The Harry Potter film series is an odd beast. Rarely (if ever) has such an epic series of blockbuster films been produced essentially in tandem the books that inspired them. It's a questionable process that loses the benefit of hindsight, but of course, the upside is preserving Potter's additional edge in its massive ensemble cast, particularly the three leads, who have grown from children to adults along with the series. Even now, at the beginning of the end, it's still hard to tell if the film franchise holds any weight set apart from the books and phenomenon that spawned them, but at the very least, Harry Potter and the Deathly Hallows: Part 1 has a few new facets, seven movies in, to reveal to an audience of devoted and casual fans alike.
At the beginning, when Daniel Radcliffe (Harry), Rupert Grint (Ron), and Emma Watson (Hermione) were first-time child actors, the simple solution was to surround them with British acting royalty that could pick up the slack, if needed. Frankly, the series has amassed such a ensemble of important UK thespians, it's hard not to imagine some of them were just sitting by the phone, waiting for the inevitable offer as the series went along. Yet, one of Deathly Hallows' most interesting strengths is the way the plot, in which Harry, Ron, and Hermione begin tracking down the remaining five Horcruxes needed to destroy Lord Voldemort (Ralph Fiennes), separates the trio from the laundry list of stars, most of whom only grab fleeting cameos across the film's 146 minutes. The bulk of the story is spent alone with Radcliffe, Watson and Grint, in the woods, in tents, during tense silences, and the mature, compelling performances by all three is, in itself, fresh and new. It might be easy to argue that the trio carried the first six movies the exact same way, but where previous chapters had, along with the constant presence of either the late Richard Harris or his successor Michael Gambon as Dumbledore, more emphasis on exposition and action, Hallows is all about emotion, something the cast has quietly but assuredly grown into.
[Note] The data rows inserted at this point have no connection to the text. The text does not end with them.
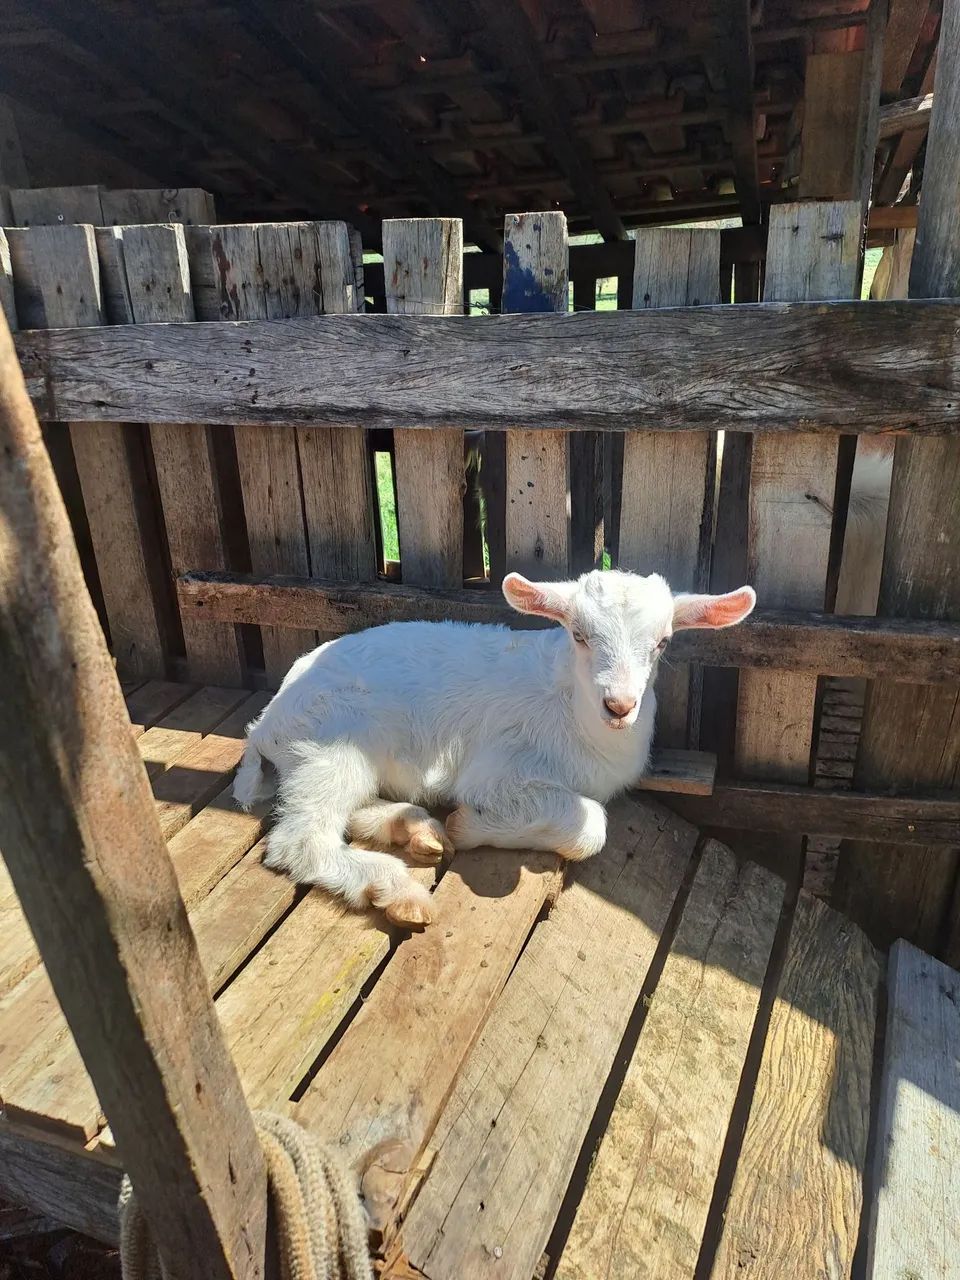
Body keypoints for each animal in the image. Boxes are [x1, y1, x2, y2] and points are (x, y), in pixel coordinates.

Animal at [233, 569, 756, 926]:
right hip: (332, 743)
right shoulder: (500, 770)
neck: (570, 708)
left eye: (663, 642)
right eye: (579, 635)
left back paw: (412, 828)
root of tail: (264, 726)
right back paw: (397, 889)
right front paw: (468, 824)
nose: (620, 705)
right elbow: (589, 825)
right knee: (302, 839)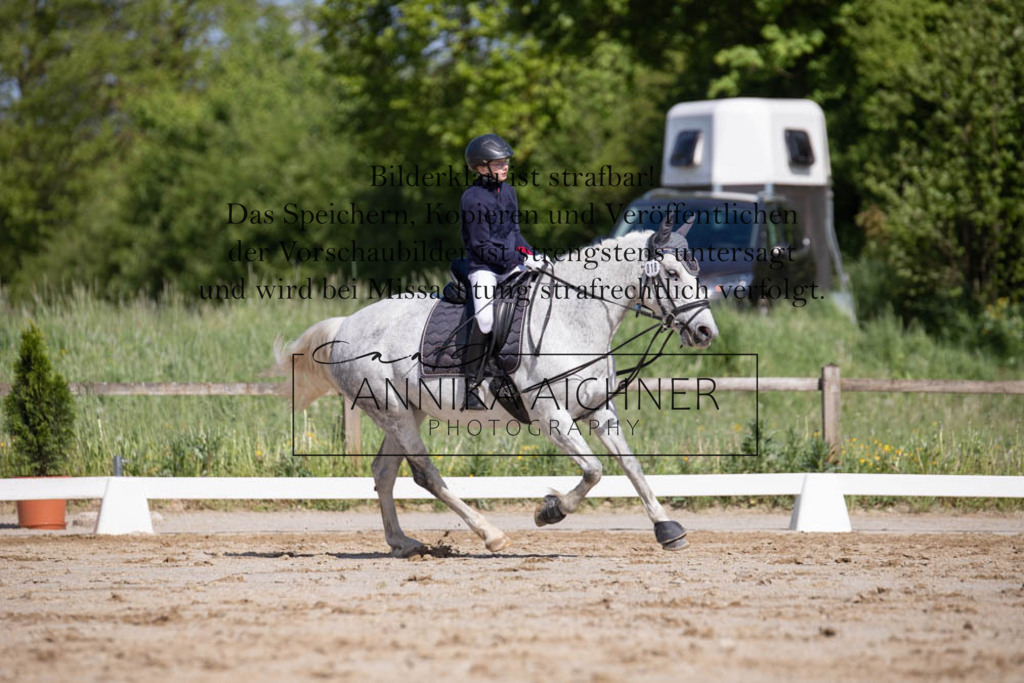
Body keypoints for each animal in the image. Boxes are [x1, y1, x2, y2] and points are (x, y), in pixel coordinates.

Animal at [276, 224, 716, 557]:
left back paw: (403, 543)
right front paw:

Fans seem split as to whether director David Yates (behind the camera for the last two outings) is the best man to see the franchise out, but with each passing picture his footing feels more assured. Chris Columbus, the series' first helmer, had so much world-building to do (and did fairly well) that his actual direction was more workmanlike than artistic. Alfonso Cuaron added some definitive visual flourish, expanding the series' cinematic spectacle and scope, but Steve Kloves' screenplays were still hedging too close for comfort to the source material. Azkaban remains dazzling but rushed in its attempt to hit story beats, and although Newell's entry started to push the boundaries of the adaptation process, he only refined the things that came before. Yates, as the man in charge of the most films in the franchise, has had his chance to break in and adjust to the ill-fitting captain's outfit, and although distilling Rowling's massive tomes into fine-tuned feature films is still a rocky road, Deathly Hallows' 80 to 85% effectiveness as a film first and an adaptation second is easily a series best.
Yates' most potent contribution to Hallows is a deft juggling of the mood. On one hand, as the nearly-concluding chapter to a legitimately epic series, this is an ominous, dark movie that lays the stakes out on the table and never lets up; the threat of an impending war, and the casualties that will no doubt come with it, is a palpable weight on Harry's shoulders. On the other hand, Yates wisely avoids going completely Dark Knight; Hallows isn't for little kids, full of blood and even light sexual tension, but the series' usual sense of whimsy and light-hearted banter is not entirely extinguished. The film reaches a high point of directorial perfection when Harry and Hermione travel to Godric's Hollow midway through the picture: it's amazing how dangerous it feels for the characters to be out in the open, despite the audience's inherent awareness that nothing too serious can happen to Harry in the first half of a two-part sequel, and how emotionally powerful it is to see Harry returning to his childhood home for the first time. I would only count myself as a casual fan of the books (I read the first five), and by extension, the films, but it's a striking, moving scene that will send chills down any fan's spine. Yates also gets to indulge in a short, wonderfully rendered animated sequence, full of shadows and caricature.
The logic of splitting films into two pieces is always a little fuzzy by the time the viewer is in the theater. Obviously, Warner Bros. wants to make more money, but when Hallows: Part 1 arrives at its loose but fitting conclusion, it's hard to resist demanding to see the rest. Above all, that may be the biggest triumph of Yates' run: while he's working with the meatiest, most story-driven material of the series, his conclusions tend to feel like cliffhangers rather than momentary conclusions. The Gilliams and Spielbergs of the world might've planted unimaginably vivid images in their versions of Potter, but Yates moves the action like a conductor, adding flair when he can slip it in and keeping things on target when the films need focus. Again, it's still unclear if, in an artistic sense, it will all come together on July 15th, 2011, but for now the franchise is invigorated and as enchanting as ever.